What to Do if Your Internship Is Canceled Because of COVID-19

Dana Guterman
Updated: July 10, 2020

Coronavirus has already shuttered college campuses across the country, and now, it’s coming for some students’ internships. Some companies are closing down completely. Others are implementing hiring freezes in a changing economic landscape. And some just aren’t sure how to manage remote interns, so they’re canceling internship programs that typically require close supervision and mentorship.

If your internship has already been canceled because of COVID-19, we’re so sorry. If you’re worried about it being canceled and want to plan ahead, we get it.

For those of you still wondering what’s next, GitHub has a crowdsourced list of 2020 internship statuses that you can check out here.

We’re all in this together, so here’s some advice on what to do next.


Start by asking

Before you do anything else, ask your new supervisor or the hiring manager to convert your internship to a remote internship. If you haven’t heard anything about your internship yet, ask. If you received an email that they’re canceling your internship, ask.

To up your odds of success, do your research beforehand, so that you can be a productive remote intern. You need to be able to pitch your value to your employer. It’s possible that they hadn’t even considered a remote internship, but if you can sell it to them, you might change their mind. Go through the original internship posting sentence by sentence and consider whether you could do some of the internship remotely. Then, write up a proposal to show what you can accomplish. After all, you never know unless you try.


Suggest switching things up

Maybe your internship can’t be done remotely—but maybe the company can still provide you with a great summer experience. If they don’t have the resources for a virtual internship, perhaps they can commit to providing virtual training for a set number of hours per week. By offering webinars or mentorship, you’ll still get some professional experience. Then, you can hit the ground running when things calm down.

Alternately, maybe they can connect you to other opportunities. Is there another sector that could really use an extra set of hands right now? Especially if you’re interning at a bank or tech company, they might have the funds and network to connect you where you’re most needed. In fact, they could even fund your interning at a local nonprofit that’s struggling.


Push the start date

If a company cancels your internship and can’t provide you with any of the opportunities above, ask if they can commit to providing the internship at a later date. You could do it during the school year, over winter break, or even next summer. This way, you can rest assured that you’ll still have the experience in the future.


Apply for remote internships

If your internship absolutely can’t be done remotely, apply for one that can.

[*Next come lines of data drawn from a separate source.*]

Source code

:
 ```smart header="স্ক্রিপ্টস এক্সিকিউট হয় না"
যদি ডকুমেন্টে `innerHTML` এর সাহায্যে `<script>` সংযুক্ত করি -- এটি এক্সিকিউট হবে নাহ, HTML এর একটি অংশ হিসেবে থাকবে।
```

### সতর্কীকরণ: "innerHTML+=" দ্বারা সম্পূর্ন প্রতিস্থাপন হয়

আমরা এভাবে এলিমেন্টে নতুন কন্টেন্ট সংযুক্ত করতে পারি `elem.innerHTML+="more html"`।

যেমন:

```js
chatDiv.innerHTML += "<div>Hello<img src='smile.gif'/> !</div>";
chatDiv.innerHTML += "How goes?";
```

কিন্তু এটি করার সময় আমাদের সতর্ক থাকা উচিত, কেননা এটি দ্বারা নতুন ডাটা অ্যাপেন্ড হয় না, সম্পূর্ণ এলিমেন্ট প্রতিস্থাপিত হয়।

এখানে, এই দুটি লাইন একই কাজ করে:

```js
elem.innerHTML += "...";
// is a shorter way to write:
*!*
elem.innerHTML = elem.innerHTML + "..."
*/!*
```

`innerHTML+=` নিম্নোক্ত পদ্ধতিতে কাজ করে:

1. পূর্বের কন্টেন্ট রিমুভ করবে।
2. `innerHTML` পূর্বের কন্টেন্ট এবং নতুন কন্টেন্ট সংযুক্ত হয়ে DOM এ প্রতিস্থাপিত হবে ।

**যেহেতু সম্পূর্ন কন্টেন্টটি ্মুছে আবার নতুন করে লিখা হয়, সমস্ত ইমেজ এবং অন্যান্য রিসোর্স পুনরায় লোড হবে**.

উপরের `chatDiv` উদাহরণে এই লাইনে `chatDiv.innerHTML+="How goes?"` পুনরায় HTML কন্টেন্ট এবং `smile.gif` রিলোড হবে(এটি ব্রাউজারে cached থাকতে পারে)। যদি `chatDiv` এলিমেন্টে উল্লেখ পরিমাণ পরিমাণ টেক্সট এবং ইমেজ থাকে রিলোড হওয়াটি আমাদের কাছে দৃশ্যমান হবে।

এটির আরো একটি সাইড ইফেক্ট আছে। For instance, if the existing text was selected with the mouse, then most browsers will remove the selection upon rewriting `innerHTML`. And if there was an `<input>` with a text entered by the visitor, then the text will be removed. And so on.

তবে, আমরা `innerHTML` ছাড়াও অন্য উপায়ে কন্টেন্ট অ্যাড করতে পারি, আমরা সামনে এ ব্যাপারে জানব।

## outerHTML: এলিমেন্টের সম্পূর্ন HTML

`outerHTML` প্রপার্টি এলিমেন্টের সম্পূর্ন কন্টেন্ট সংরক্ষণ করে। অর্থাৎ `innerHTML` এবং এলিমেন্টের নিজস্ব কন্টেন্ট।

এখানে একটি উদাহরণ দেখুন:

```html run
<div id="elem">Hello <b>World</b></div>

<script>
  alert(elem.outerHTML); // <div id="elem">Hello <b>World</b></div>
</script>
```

Keep in mind that you might need to be a little flexible if your internship is canceled. For example, you might not be able to get another event planning internship, since most events have been canceled. However, you may be able to intern in social media, which will let you flex your communication skills and practice event marketing. By focusing on your transferable skills, you can still have a great internship experience.


Take the initiative

Coronavirus is forcing all of us to be resourceful. If you find yourself facing a summer at home with no plans, start a project of your own. Especially in these trying times, everyone has an opportunity to do good or lend a hand. While you won’t get paid for your efforts, you’ll be rewarded in experience and good karma. Here are some ideas:

  • Do fundraising for a nonprofit.
  • Make a website for a local business.
  • Start a blog.
  • Conduct research for a family friend or professor.

Learn something new

Sometimes, things don’t work out the way you plan. And while it may be discouraging, you can still use your free time to learn and grow and get work experience. Get a certification online, study a new language, or learn to a new skill. It’s not ideal, but there’s always next summer.